# Indy Decals



## vaBcHRog (Feb 19, 2003)

Hi everyone,

I have been working on some Indy Deacls to work with the Aurora Indy body. Here is my first set. Its a Bowes Fast Seal Special shown on a BRP Indy Body. I like th larger driver on BRP's Indy Body.


----------



## vaBcHRog (Feb 19, 2003)

Here is the second set of decals I am working on. Its a Martin Brothers special comes as 22 or 42 with the only difference is the side stripe.


----------



## clydeomite (May 5, 2004)

Nice work Roger:thumbsup: I think you are covering a part of the market that has been neglected .
Clyde-0-Mite


----------



## vaBcHRog (Feb 19, 2003)

New Firebird Pure Special Decals



















New Texco Special


----------



## slotcarman12078 (Oct 3, 2008)

Looking sharp Roger!! :thumbsup::thumbsup:


----------



## roadrner (Jul 21, 1999)

Definetly dresses them up! Looking good. :thumbsup::thumbsup: rr


----------



## Ralphthe3rd (Feb 24, 2011)

Hey Rog, I just wanted to comment on your background diorama, it looks very nice, did you make it yourself ? Also, do you actually race your cars on a Slot track, or just display them on the dioramas ?


----------



## vaBcHRog (Feb 19, 2003)

I bought it off ebay a couple years ago it came witha couple 1/43 Ford Angelicas.
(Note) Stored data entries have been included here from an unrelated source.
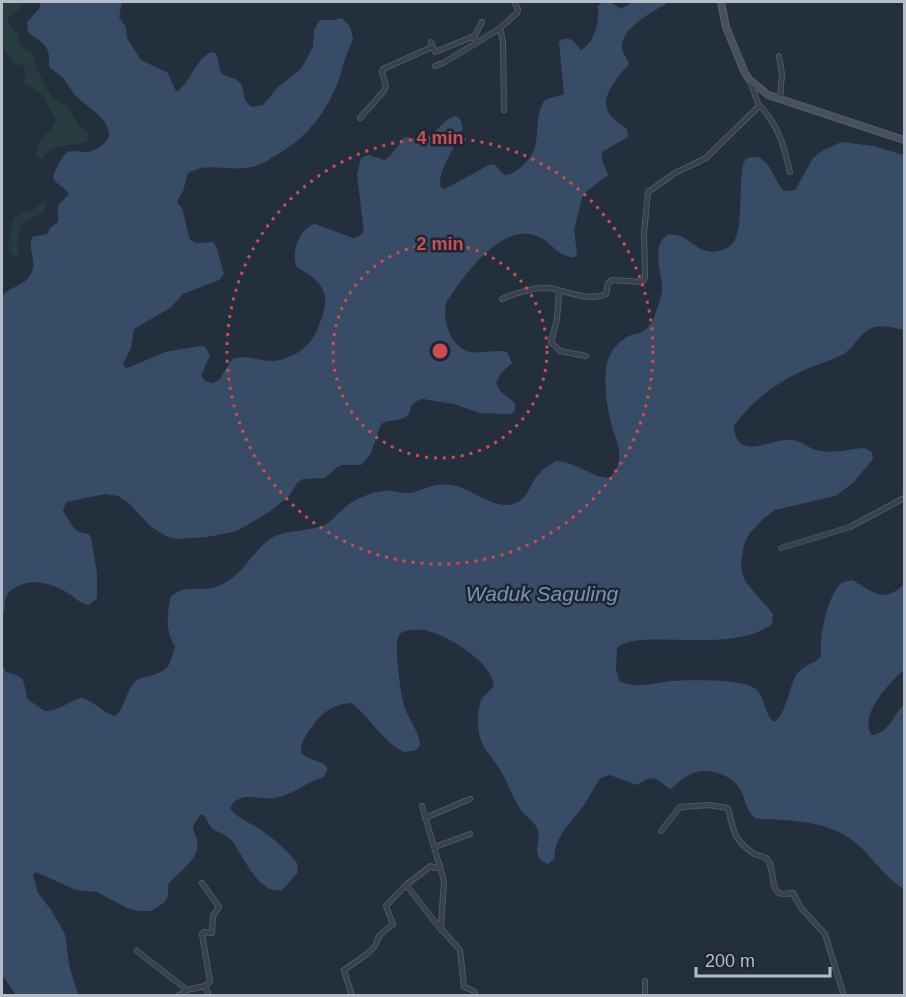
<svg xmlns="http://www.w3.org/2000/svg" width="906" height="997" font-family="Arial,sans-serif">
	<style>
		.green { fill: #263c3f }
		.water { fill: #394c67 }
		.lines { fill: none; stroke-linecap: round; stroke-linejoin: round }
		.street-casing { stroke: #565f6c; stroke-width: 6 }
		.secondary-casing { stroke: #565f6c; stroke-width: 8 }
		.street { stroke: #38414e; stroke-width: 4.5 }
		.secondary { stroke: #465061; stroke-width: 6 }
		.ring { fill: none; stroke: #ce4d50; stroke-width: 3; stroke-dasharray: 3 6 }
		.labels { text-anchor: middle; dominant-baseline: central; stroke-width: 5; stroke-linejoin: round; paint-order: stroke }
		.water-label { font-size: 21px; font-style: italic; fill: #7c92b1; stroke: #1d2633 }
		.centre { fill: #ce4d50; stroke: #1d2633; stroke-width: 3 }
		.ring-label { font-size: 18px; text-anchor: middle; font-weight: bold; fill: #ce4d50; stroke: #1d2633; stroke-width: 5; stroke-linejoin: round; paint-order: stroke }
	</style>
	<rect width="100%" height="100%" fill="#242f3e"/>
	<!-- green -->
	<path class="green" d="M2 2H25L21 8 8 18 9 25 18 35 19 43 33 55 36 68 52 97 68 107 79 126 89 134 87 142C68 147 55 142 41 159L36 155C38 132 53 133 56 120L42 94 24 83C24 74 28 71 21 64L18 66 2 48Z
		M43 201 46 203C46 218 33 215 23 222L17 237 19 254 17 258 13 256 8 246 13 219C23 210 34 213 43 201Z"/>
	<!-- water -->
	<path class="water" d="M40 2H122L119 17 126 27 127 38 141 60 168 73 176 92C192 83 194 59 212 52L216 53 221 73C227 78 238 77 242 86 245 94 242 101 252 107L263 105 278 87 301 69 313 47 314 30 320 20H333L341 18 350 26 353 39C346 53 343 67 338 82 326 112 308 136 280 153 271 158 262 165 251 167 229 172 208 161 188 173L183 191 177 202 182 208 190 240 196 243 213 242 216 246 224 274 219 280 183 294 170 308 134 329 131 348 123 364 126 368 130 367 165 352 201 346 205 347 210 355 201 376 205 381 212 383 219 380 232 359C248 354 258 361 273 361 279 361 285 358 291 356 312 347 319 330 324 309 330 287 313 277 297 267 290 254 300 227 315 224L353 238 358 237 364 232 357 175 361 158 368 155 385 160 391 155 405 137 424 140C436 134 444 118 456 116 462 119 463 126 462 132 455 146 436 174 441 188L445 189 491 164 496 166 504 175C511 175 515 172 520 168 546 148 531 125 543 103 547 96 557 98 564 94L559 42C569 33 575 43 581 50 596 41 599 22 598 6L603 2H610L621 9 633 2H668L666 4C651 13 622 27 622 47 622 53 627 58 629 64 619 76 596 99 611 116 615 121 622 125 627 129L628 137 602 152V160L608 175 586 192 582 198 574 230 577 254 574 257C563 259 552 245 543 239 505 216 465 274 447 301 441 318 450 347 470 352 482 354 496 349 507 352L512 363 501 373 496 383 500 391 515 403V411L511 414 480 413 454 404 423 399C406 403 414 411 406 417 400 421 389 419 381 424L371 453 361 465H342L337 467 325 478 303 479 297 483 289 496 269 512 237 531 207 537 177 539 166 536 149 525 130 504 118 496 105 494 66 502 63 511 73 527 79 532 89 534 91 538 97 573V598L89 605C81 604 76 598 69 594 57 585 37 579 23 584 17 587 10 589 7 595 3 602 6 610 2 618V297C8 286 23 288 31 274 38 262 27 249 32 237L47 234 51 227 58 222V205L69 194C65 186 55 185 53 177 54 173 63 155 66 153 76 147 87 158 101 146 105 143 108 140 109 135 109 118 87 107 77 97 71 91 68 84 63 78 59 73 53 72 49 66 51 45 43 44 28 32L27 22 40 8Z
		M841 142 873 146 904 155V330C894 328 882 324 872 328 861 332 855 346 845 353 835 359 822 363 811 367 781 380 753 398 734 426 736 464 773 437 792 440 800 441 806 446 813 449 829 455 849 449 865 448L872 452 873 459 853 483 835 496 775 510 764 518 749 534 744 545 741 562 742 573 745 581 773 614 772 624C730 656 638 627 617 648L616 670 619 681C636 690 656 682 674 681 692 680 739 679 754 688 766 695 763 716 775 722 787 710 788 692 795 677 803 663 814 666 821 656 819 636 827 598 841 583L852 580C874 592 884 604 904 584V670C891 681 857 716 872 735 890 733 892 715 904 705V889C881 876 870 850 846 836 829 825 803 821 783 820 773 819 764 820 755 818 745 809 746 799 740 789 730 773 705 766 689 775 681 779 677 785 670 789L655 778 647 779 637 785 610 775 600 778 584 805 562 833 556 845 554 859 548 864C528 855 543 841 537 828 533 820 526 817 521 810 513 799 509 785 502 773 489 750 478 749 478 719 478 713 479 706 481 700 484 695 490 691 494 686 493 663 449 636 428 631 421 629 412 630 405 631 401 633 400 633 398 637 394 647 401 701 406 711 411 724 419 731 420 745L416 750 404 752C381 741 371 717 351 703 328 705 319 716 307 734 304 738 300 746 301 751 303 762 339 760 323 777 307 782 291 796 274 798 258 800 239 790 230 808 236 818 255 825 265 833 277 841 288 852 297 863L298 872 282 890C259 896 243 855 232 841 227 834 218 833 212 828 207 823 208 818 201 814L193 826C193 832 196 835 197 840 201 860 177 872 168 885V896L165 902 151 911H139L127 908 97 892 76 890 36 872 33 875 38 893 51 910 65 934 69 965 78 995H16L2 975V664L6 672C27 677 23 680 27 699L45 711C59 712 69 700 82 698 95 702 105 714 115 716 127 707 125 689 137 680 140 678 146 677 150 676 170 670 170 665 175 646 165 631 167 613 171 596 188 583 201 593 219 586 242 577 251 553 269 540 283 529 306 532 322 526 333 522 342 507 354 501 363 496 374 492 384 491 393 490 402 494 411 493 420 491 428 486 438 485 445 484 454 485 460 487 475 493 500 511 516 503 528 498 530 484 538 475 543 469 549 465 556 461 580 463 589 477 610 478 627 457 617 445 611 423 607 407 604 384 606 368 608 354 617 342 629 336 633 334 638 334 642 332 650 327 655 317 657 309 659 304 661 297 662 291 663 273 650 248 667 235 689 230 696 259 723 250 730 247 733 244 736 237 744 219 737 170 746 159 766 149 772 175 781 188L784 191 795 190 813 158 822 151Z"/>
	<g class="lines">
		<!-- street casing -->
		<g class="street-casing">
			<path id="street" d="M474 37 482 22
				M431 42 435 52 472 37 478 42 500 28
				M779 56 782 74 780 99
				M435 66 443 63 478 42
				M759 105C778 124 784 146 790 172
				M504 110 503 42 500 28 517 13 518 9 514 2
				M360 118 384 91 386 86 382 72 383 69 432 47
				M559 291 557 319 551 342 560 351 586 356
				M502 299C513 294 537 286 549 288 567 291 589 302 606 294L608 283 612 280 642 282 645 278 644 233 648 192 675 173 706 158 759 106 750 81
				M781 548 850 527 904 498
				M422 806 444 881 441 925 443 931 460 950 464 987 474 991 476 996
				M425 818 470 799
				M661 831 680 807 709 805 728 808C734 830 732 838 753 853 756 856 762 855 766 858 775 865 770 888 779 893 782 895 789 893 793 893L801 908 825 934 844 996
				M435 847 470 834
				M202 883 219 907 213 916 212 933 204 932 202 934 210 982 205 986 209 996
				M406 885 443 932
				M137 951 187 990 205 986
				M645 981V996
				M178 996 187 990
				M352 996 344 970 367 954 375 946 379 936 393 924 386 906 406 885 431 866 434 868 440 865"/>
		</g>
		<!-- secondary casing -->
		<g class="secondary-casing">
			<path id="secondary" d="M721 2 726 27 744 71 749 79 768 95 904 140"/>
		</g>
		<!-- street -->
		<use href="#street" class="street"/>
		<!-- secondary -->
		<use href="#secondary" class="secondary"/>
	</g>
	<!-- distance rings -->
	<g class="ring">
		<circle cx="440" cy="351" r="107"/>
		<circle cx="440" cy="351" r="213"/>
	</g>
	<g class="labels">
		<!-- water labels -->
		<g class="water-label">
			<text x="542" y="593">Waduk Saguling</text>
		</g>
	</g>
	<circle cx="440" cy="351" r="9" class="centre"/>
	<g class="ring-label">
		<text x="440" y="144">4 min</text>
		<text x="440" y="250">2 min</text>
	</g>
	<!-- border -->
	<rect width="906" height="997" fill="none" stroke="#b4bcc9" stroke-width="6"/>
	<!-- scale -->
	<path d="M696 967v9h134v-9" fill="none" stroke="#b4bcc9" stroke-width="3"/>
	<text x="705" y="967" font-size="18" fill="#b4bcc9" stroke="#1d2633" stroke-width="4.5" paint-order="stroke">200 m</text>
</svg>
I have a track in my garage. I have been thinking about making a close to 1/43rd scale small Indy style car track.

Here is on similar to what I bought but it was much cheaper. ebay

Roger Corrie


----------



## dtomol (Mar 30, 2005)

*Resin Cast Bodies*

I was wondering if you still have your old resin Molds? I know you made a Rebel Machine as I purschased one from You. Could you make more? You also made a mid 1990 Mustang that would be very cool. You at one time had talked about how to make clear windows by using the clear glue for model airplanes. Do you have a list of the molds you have made.


----------